Mustafa Ekici, a coordinator at state-owned broadcaster TRT Kurdi, on Sunday reported from his personal Twitter account that the YPG/PKK on Friday abducted a 14-year-old child from northern Syria’s Al-Darbasiyah, a town on the Syrian border opposite Turkey's Şenyurt in Mardin province.
“When the family wanted their girl back, they said this is the girl’s decision,” Ekici also tweeted.
In another Twitter message, Ekici said that the YPG/PKK also abducted a 10-year-old child from northern Syria’s Aleppo on June 5.
Kurdish mothers whose children were abducted by the YPG/PKK have been staging a sit-in protest in southeastern Turkey’s Diyarbakır city in front of the pro-PKK Peoples’ Democratic Party (HDP) office for 10 months.
The YPG/PKK's use of child soldiers has been repeatedly documented and criticized by international human rights organizations, including Amnesty International and Human Rights Watch. The group reportedly tricks families into giving up their children or outright kidnaps them, taking them to training camps where they are denied contact with their families.

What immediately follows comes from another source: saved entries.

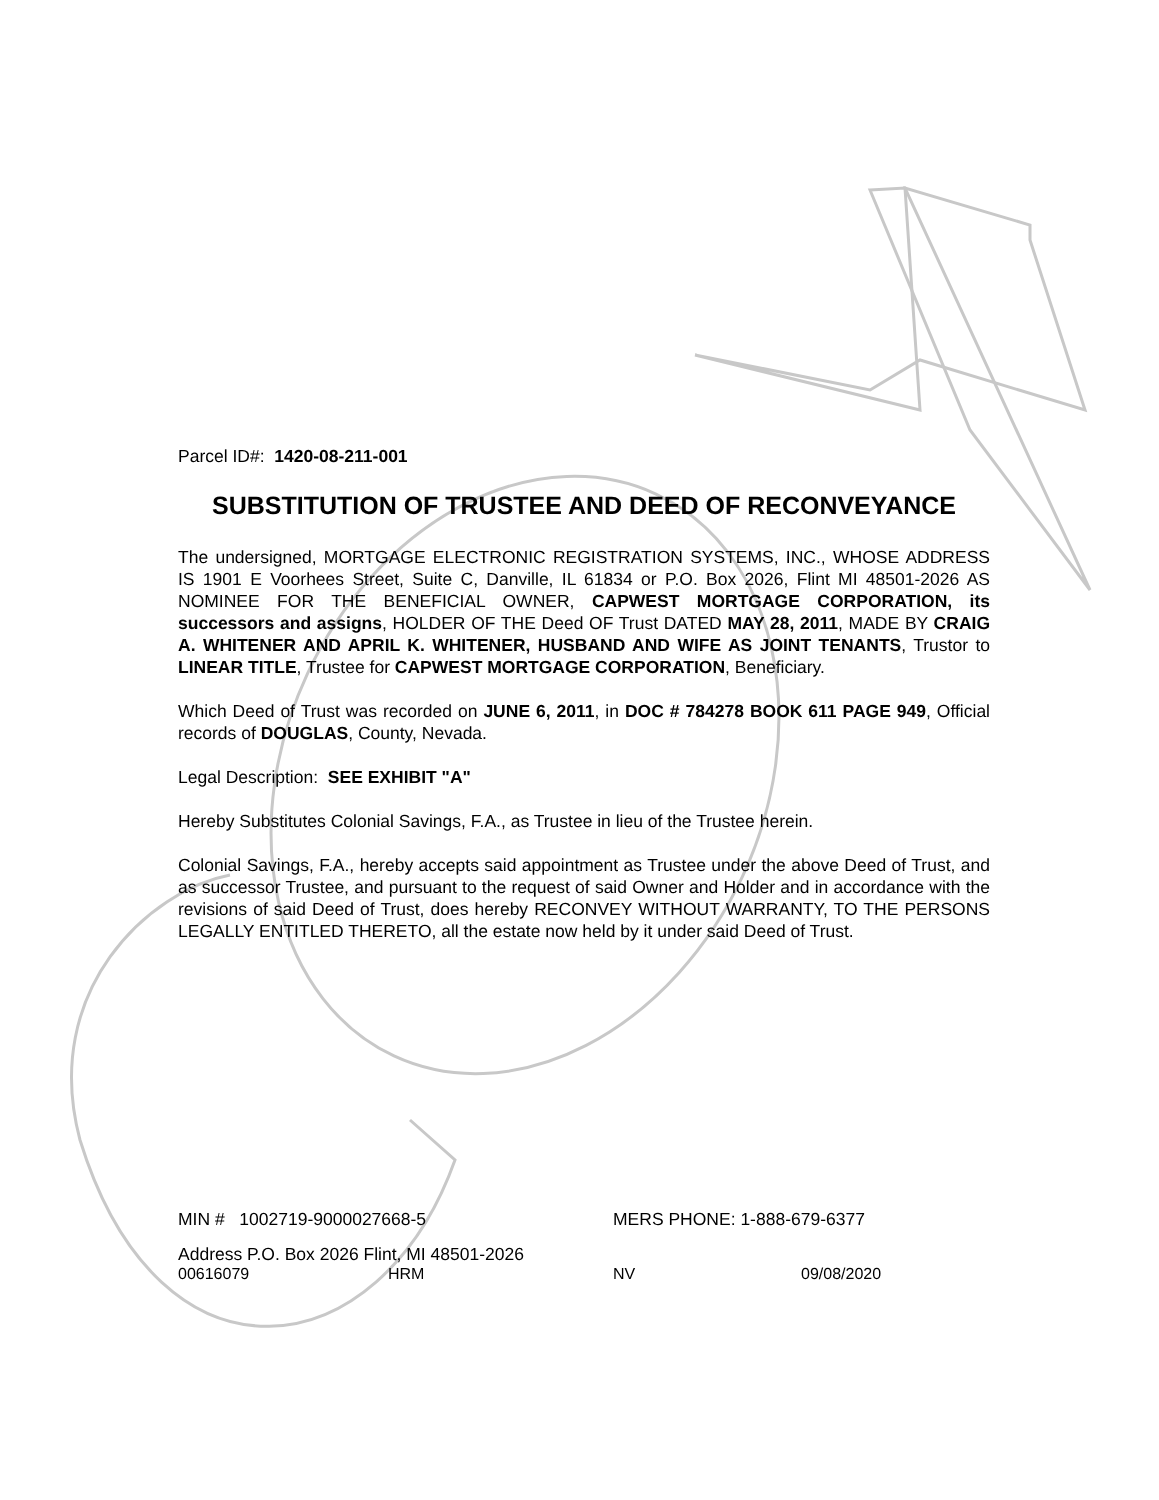Parcel ID#: 1420-08-211-001
SUBSTITUTION OF TRUSTEE AND DEED OF RECONVEYANCE
The undersigned, MORTGAGE ELECTRONIC REGISTRATION SYSTEMS, INC., WHOSE ADDRESS IS 1901 E Voorhees Street, Suite C, Danville, IL 61834 or P.O. Box 2026, Flint MI 48501-2026 AS NOMINEE FOR THE BENEFICIAL OWNER, CAPWEST MORTGAGE CORPORATION, its successors and assigns, HOLDER OF THE Deed OF Trust DATED MAY 28, 2011, MADE BY CRAIG A. WHITENER AND APRIL K. WHITENER, HUSBAND AND WIFE AS JOINT TENANTS, Trustor to LINEAR TITLE, Trustee for CAPWEST MORTGAGE CORPORATION, Beneficiary.
Which Deed of Trust was recorded on JUNE 6, 2011, in DOC # 784278 BOOK 611 PAGE 949, Official records of DOUGLAS, County, Nevada.
Legal Description: SEE EXHIBIT "A"
Hereby Substitutes Colonial Savings, F.A., as Trustee in lieu of the Trustee herein.
Colonial Savings, F.A., hereby accepts said appointment as Trustee under the above Deed of Trust, and as successor Trustee, and pursuant to the request of said Owner and Holder and in accordance with the revisions of said Deed of Trust, does hereby RECONVEY WITHOUT WARRANTY, TO THE PERSONS LEGALLY ENTITLED THERETO, all the estate now held by it under said Deed of Trust.
MIN # 1002719-9000027668-5 MERS PHONE: 1-888-679-6377
Address P.O. Box 2026 Flint, MI 48501-2026
00616079 HRM NV 09/08/2020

In 2018, a United Nations annual report on children in armed conflict revealed 224 cases of child recruitment by the YPG/PKK between January and December in 2017, a fivefold increase compared with previous years.
Human Rights Watch also documented that the terrorist group continues to recruit children despite objections from families and preventing parents from getting in touch with their kids.
Human rights organizations have also documented the YPG/PKK's using torture and deliberately disrupting educational and health services.
The Fourth Geneva Convention on the Protection of Civilian Persons in Time of War prohibits the use of children under age 15 as soldiers.